Page-level text extractions:
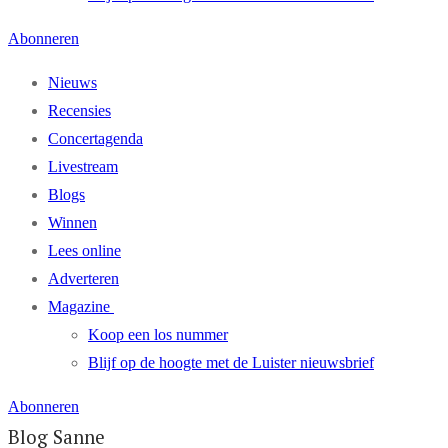
Abonneren
Nieuws
Recensies
Concertagenda
Livestream
Blogs
Winnen
Lees online
Adverteren
Magazine
Koop een los nummer
Blijf op de hoogte met de Luister nieuwsbrief
Abonneren
Blog Sanne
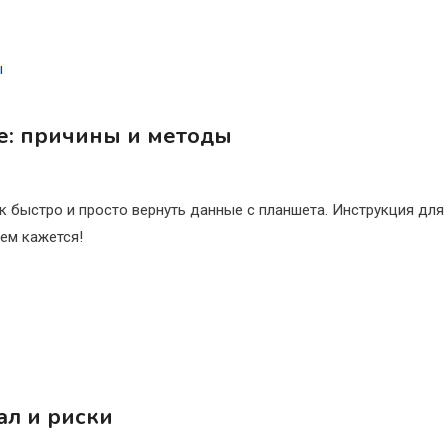
е: причины и методы
к быстро и просто вернуть данные с планшета. Инструкция для
ем кажется!
ал и риски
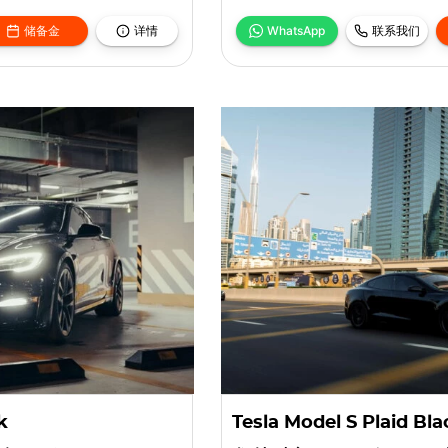
储备金
详情
WhatsApp
联系我们
k
Tesla Model S Plaid Bla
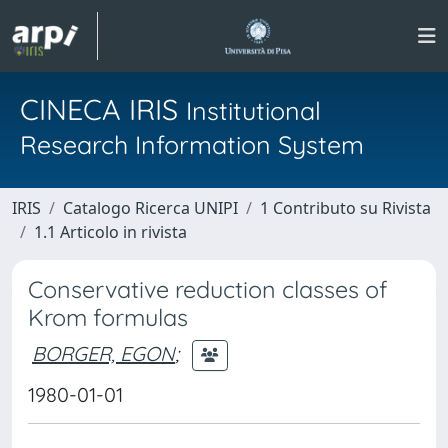
CINECA IRIS
Institutional
Research Information System
IRIS
Catalogo Ricerca UNIPI
1 Contributo su Rivista
1.1 Articolo in rivista
Conservative reduction classes of
Krom formulas
BORGER, EGON
;
1980-01-01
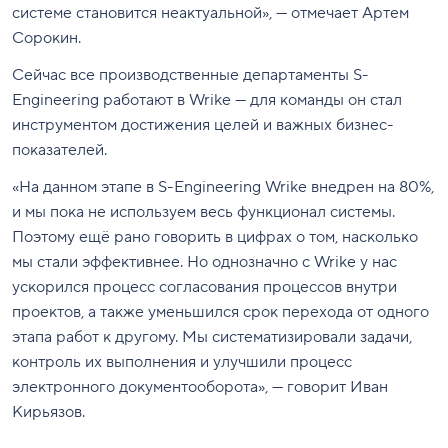
системе становится неактуальной», — отмечает Артем
Сорокин.
Сейчас все производственные департаменты S-
Engineering работают в Wrike — для команды он стал
инструментом достижения целей и важных бизнес-
показателей.
«На данном этапе в S-Engineering Wrike внедрен на 80%,
и мы пока не используем весь функционал системы.
Поэтому ещё рано говорить в цифрах о том, насколько
мы стали эффективнее. Но однозначно с Wrike у нас
ускорился процесс согласования процессов внутри
проектов, а также уменьшился срок перехода от одного
этапа работ к другому. Мы систематизировали задачи,
контроль их выполнения и улучшили процесс
электронного документооборота», — говорит Иван
Кирьязов.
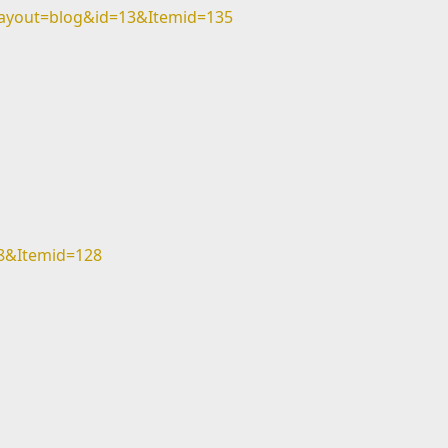
ayout=blog&id=13&Itemid=135
8&Itemid=128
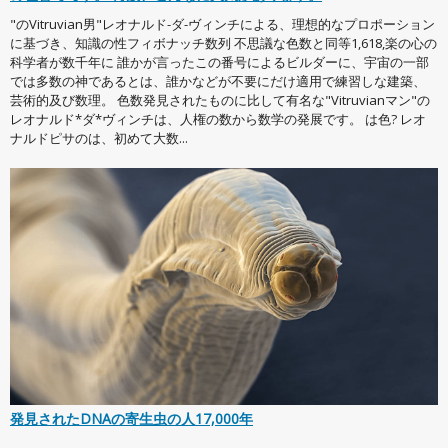
"のVitruvian男"レオナルド-ダ-ヴィンチによる、理想的なプロポーション
に基づき、知識の性フィボナッチ数列 不思議な色数と同等1,618,楽の心の
科学者が数千年に 誰かが言ったこの番号によるビルダーに、宇宙の一部
では多数の神であるとは、誰かなどが不要にだけ適用で練習しな建築、
芸術的及び数理。 色数発見されたものに比して有名な"Vitruvianマン"の
レオナルド*ダ*ヴィンチは、人権の数から数学の発展です。 は色? レオ
ナルドピサのは、初めて大数...
発見されたDNAの寄生虫の人17,000年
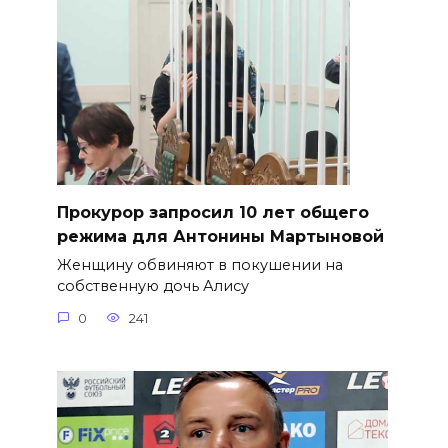
​Прокурор запросил 10 лет общего
режима для Антонины Мартыновой
Женщину обвиняют в покушении на
собственную дочь Алису
0
241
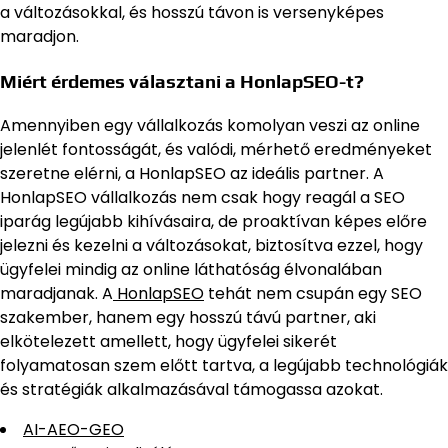
a változásokkal, és hosszú távon is versenyképes
maradjon.
Miért érdemes választani a HonlapSEO-t?
Amennyiben egy vállalkozás komolyan veszi az online
jelenlét fontosságát, és valódi, mérhető eredményeket
szeretne elérni, a HonlapSEO az ideális partner. A
HonlapSEO vállalkozás nem csak hogy reagál a SEO
iparág legújabb kihívásaira, de proaktívan képes előre
jelezni és kezelni a változásokat, biztosítva ezzel, hogy
ügyfelei mindig az online láthatóság élvonalában
maradjanak. A
HonlapSEO
tehát nem csupán egy SEO
szakember, hanem egy hosszú távú partner, aki
elkötelezett amellett, hogy ügyfelei sikerét
folyamatosan szem előtt tartva, a legújabb technológiák
és stratégiák alkalmazásával támogassa azokat.
AI-AEO-GEO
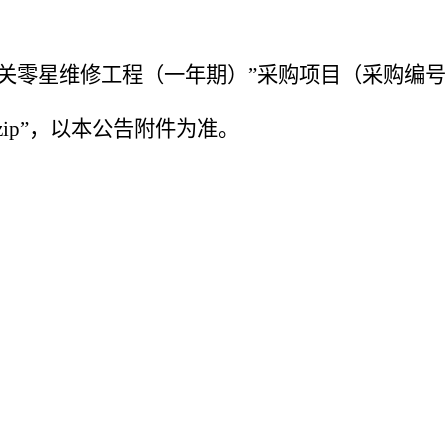
关零星维修工程（一年期）”采购项目（采购编号
zip
”，以本公告附件为准。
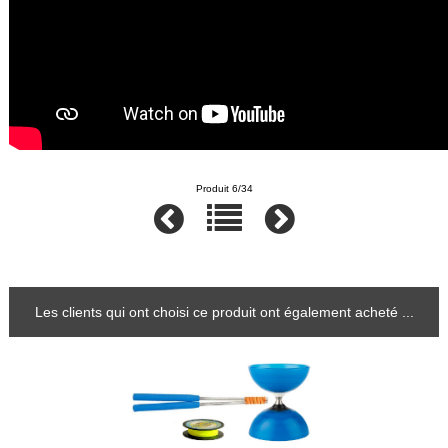
Produit 6/34
Les clients qui ont choisi ce produit ont également acheté ...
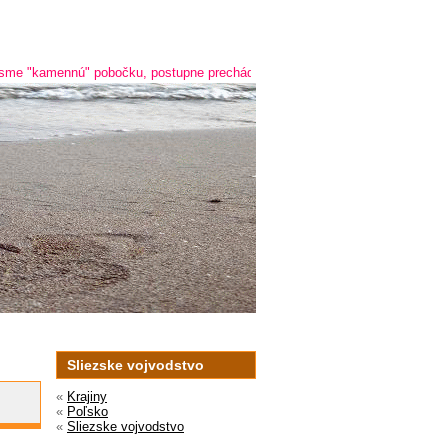
 "kamennú" pobočku, postupne prechádzame na online predaj a predaj cez te
Sliezske vojvodstvo
«
Krajiny
«
Poľsko
«
Sliezske vojvodstvo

● **Activity**: Write out every line of the data above as one numbered list, skipping any blank lines. Leave the pictures out of your answer.

● **Solution for this exercise**:
1. Abonneren
2. Nieuws
3. Recensies
4. Concertagenda
5. Livestream
6. Blogs
7. Winnen
8. Lees online
9. Adverteren
10. Magazine
11. Koop een los nummer
12. Blijf op de hoogte met de Luister nieuwsbrief
13. Abonneren
14. Blog Sanne
15. е: причины и методы
16. к быстро и просто вернуть данные с планшета. Инструкция для
17. ем кажется!
18. ал и риски
19. 储备金
20. 详情
21. WhatsApp
22. 联系我们
23. k
24. Tesla Model S Plaid Bla
25. CINECA IRIS
26. Institutional
27. Research Information System
28. IRIS
29. Catalogo Ricerca UNIPI
30. 1 Contributo su Rivista
31. 1.1 Articolo in rivista
32. Conservative reduction classes of
33. Krom formulas
34. BORGER, EGON
35. ;
36. 1980-01-01
37. системе становится неактуальной», — отмечает Артем
38. Сорокин.
39. Сейчас все производственные департаменты S-
40. Engineering работают в Wrike — для команды он стал
41. инструментом достижения целей и важных бизнес-
42. показателей.
43. «На данном этапе в S-Engineering Wrike внедрен на 80%,
44. и мы пока не используем весь функционал системы.
45. Поэтому ещё рано говорить в цифрах о том, насколько
46. мы стали эффективнее. Но однозначно с Wrike у нас
47. ускорился процесс согласования процессов внутри
48. проектов, а также уменьшился срок перехода от одного
49. этапа работ к другому. Мы систематизировали задачи,
50. контроль их выполнения и улучшили процесс
51. электронного документооборота», — говорит Иван
52. Кирьязов.
53. ayout=blog&id=13&Itemid=135
54. 8&Itemid=128
55. "のVitruvian男"レオナルド-ダ-ヴィンチによる、理想的なプロポーション
56. に基づき、知識の性フィボナッチ数列 不思議な色数と同等1,618,楽の心の
57. 科学者が数千年に 誰かが言ったこの番号によるビルダーに、宇宙の一部
58. では多数の神であるとは、誰かなどが不要にだけ適用で練習しな建築、
59. 芸術的及び数理。 色数発見されたものに比して有名な"Vitruvianマン"の
60. レオナルド*ダ*ヴィンチは、人権の数から数学の発展です。 は色? レオ
61. ナルドピサのは、初めて大数...
62. 発見されたDNAの寄生虫の人17,000年
63. ​Прокурор запросил 10 лет общего
64. режима для Антонины Мартыновой
65. Женщину обвиняют в покушении на
66. собственную дочь Алису
67. 0
68. 241
69. a változásokkal, és hosszú távon is versenyképes
70. maradjon.
71. Miért érdemes választani a HonlapSEO-t?
72. Amennyiben egy vállalkozás komolyan veszi az online
73. jelenlét fontosságát, és valódi, mérhető eredményeket
74. szeretne elérni, a HonlapSEO az ideális partner. A
75. HonlapSEO vállalkozás nem csak hogy reagál a SEO
76. iparág legújabb kihívásaira, de proaktívan képes előre
77. jelezni és kezelni a változásokat, biztosítva ezzel, hogy
78. ügyfelei mindig az online láthatóság élvonalában
79. maradjanak. A
80. HonlapSEO
81. tehát nem csupán egy SEO
82. szakember, hanem egy hosszú távú partner, aki
83. elkötelezett amellett, hogy ügyfelei sikerét
84. folyamatosan szem előtt tartva, a legújabb technológiák
85. és stratégiák alkalmazásával támogassa azokat.
86. AI-AEO-GEO
87. 关零星维修工程（一年期）”采购项目（采购编号
88. zip
89. ”，以本公告附件为准。
90. Produit 6/34
91. Les clients qui ont choisi ce produit ont également acheté ...
92.  "kamennú" pobočku, postupne prechádzame na online predaj a predaj cez te
93. Sliezske vojvodstvo
94. «
95. Krajiny
96. «
97. Poľsko
98. «
99. Sliezske vojvodstvo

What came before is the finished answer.